Collected data entries:

_ _ _

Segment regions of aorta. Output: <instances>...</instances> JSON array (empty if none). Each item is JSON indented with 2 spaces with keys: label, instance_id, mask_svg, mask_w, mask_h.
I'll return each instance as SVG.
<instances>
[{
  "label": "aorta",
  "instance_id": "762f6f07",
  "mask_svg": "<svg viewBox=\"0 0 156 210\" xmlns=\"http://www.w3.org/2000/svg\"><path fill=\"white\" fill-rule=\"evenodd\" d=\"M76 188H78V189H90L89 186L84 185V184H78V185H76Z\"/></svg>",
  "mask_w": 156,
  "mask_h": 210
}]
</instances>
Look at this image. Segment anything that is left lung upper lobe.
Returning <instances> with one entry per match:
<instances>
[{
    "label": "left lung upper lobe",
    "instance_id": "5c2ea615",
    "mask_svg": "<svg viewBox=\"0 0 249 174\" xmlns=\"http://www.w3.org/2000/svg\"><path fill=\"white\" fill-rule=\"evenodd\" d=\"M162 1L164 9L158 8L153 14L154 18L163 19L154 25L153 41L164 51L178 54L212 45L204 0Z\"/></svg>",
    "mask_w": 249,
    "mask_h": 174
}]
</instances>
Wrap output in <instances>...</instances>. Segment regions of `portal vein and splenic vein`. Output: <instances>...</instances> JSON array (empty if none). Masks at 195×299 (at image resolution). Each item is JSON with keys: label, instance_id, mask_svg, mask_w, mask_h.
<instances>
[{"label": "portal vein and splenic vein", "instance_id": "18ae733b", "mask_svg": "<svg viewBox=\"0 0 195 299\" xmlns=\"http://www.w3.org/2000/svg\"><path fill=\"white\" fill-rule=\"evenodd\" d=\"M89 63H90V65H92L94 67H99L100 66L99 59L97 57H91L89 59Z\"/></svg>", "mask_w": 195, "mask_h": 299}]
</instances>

_ _ _

• _WHAT YOU WILL DO_: Write out, with nothing changed, the records starting at the line that contains "Wrap output in" and ending at the end of the records, with both ends included.

• _SOLVED PROBLEM_:
Wrap output in <instances>...</instances>. Segment regions of `portal vein and splenic vein`. Output: <instances>...</instances> JSON array (empty if none). Masks at 195×299 (at image resolution). Each item is JSON with keys: label, instance_id, mask_svg, mask_w, mask_h.
<instances>
[{"label": "portal vein and splenic vein", "instance_id": "18ae733b", "mask_svg": "<svg viewBox=\"0 0 195 299\" xmlns=\"http://www.w3.org/2000/svg\"><path fill=\"white\" fill-rule=\"evenodd\" d=\"M89 63H90V65H92L94 67H99L100 66L99 59L97 57H91L89 59Z\"/></svg>", "mask_w": 195, "mask_h": 299}]
</instances>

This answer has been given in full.